Did the Éothéod Worship the Valar or Have a Religion?

The setting sun casts light deep inside Germany's Black Forest, which inspired Mirkwood.
J.R.R. Tolkien wrote so little about the Éothéod that fans ask many difficult questions. Tolkien never wrote much about their culture or beliefs.

Did the Eotheod Worship the Valar or Have a Religion?

ANSWER: It is difficult to find references to anything like religious beliefs or practices in The Lord of the Rings. In Letter No. 142, written to Father Robert Murray, J.R.R. Tolkien noted:

The Lord of the Rings is of course a fundamentally religious and Catholic work; unconsciously so at first, but consciously in the revision. That is why I have not put in, or have cut out, practically all references to anything like ‘religion’, to cults or practices, in the imaginary world. For the religious element is absorbed into the story and the symbolism.

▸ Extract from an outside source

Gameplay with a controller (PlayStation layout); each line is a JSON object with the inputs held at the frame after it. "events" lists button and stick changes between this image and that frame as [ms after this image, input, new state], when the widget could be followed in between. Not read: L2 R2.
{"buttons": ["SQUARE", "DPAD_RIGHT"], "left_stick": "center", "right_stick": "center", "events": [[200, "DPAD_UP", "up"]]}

In a draft of a letter (No. 153) intended for Peter Hastings, Tolkien said of the story that “Its economics, science, artefacts, religion, and philosophy are defective, or at least sketchy.” However, his most definitive statement on religion appears in a footnote from the same draft:

* There are thus no temples or ‘churches’ or fanes in this ‘world’ among ‘good’ peoples. They had little or no’religion’in the sense of worship. For help they may call on a Vala(as Elbereth), as a Catholic might on a Saint, though no doubt knowing in theory as well as he that the power of the Vala was limited and derivative. But this is a ‘primitive age’: and these folk may be said to view the Valar as children view their parents or immediate adult superiors, and though they know they are subjects of the King he does not live in their country nor have there any dwelling. I do not think Hobbits practised any form of worship or prayer (unless through exceptional contact with Elves). The Númenóreans (and others of that branch of Humanity, that fought against Morgoth, even if they elected to remain in Middle-earth and did not go to Númenor: such as the Rohirrim) were pure monotheists. But there was no temple in Númenor (until Sauron introduced the cult of Morgoth). The top of the Mountain, the Meneltarma or Pillar of Heaven, was dedicated to Eru, the One, and there at any time privately, and at certain times publicly, God was invoked, praised, and adored: an imitation of the Valar and the Mountain of Aman. But Numenor fell and was destroyed and the Mountain engulfed, and there was no substitute. Among the exiles, remnants of the Faithful who had not adopted the false religion nor taken pan in the rebellion, religion as divine worship (though perhaps not as philosophy and metaphysics) seems to have played a small part; though a glimpse of it is caught in Faramir’s remark on ‘grace at meat’ Vol. II p. 285.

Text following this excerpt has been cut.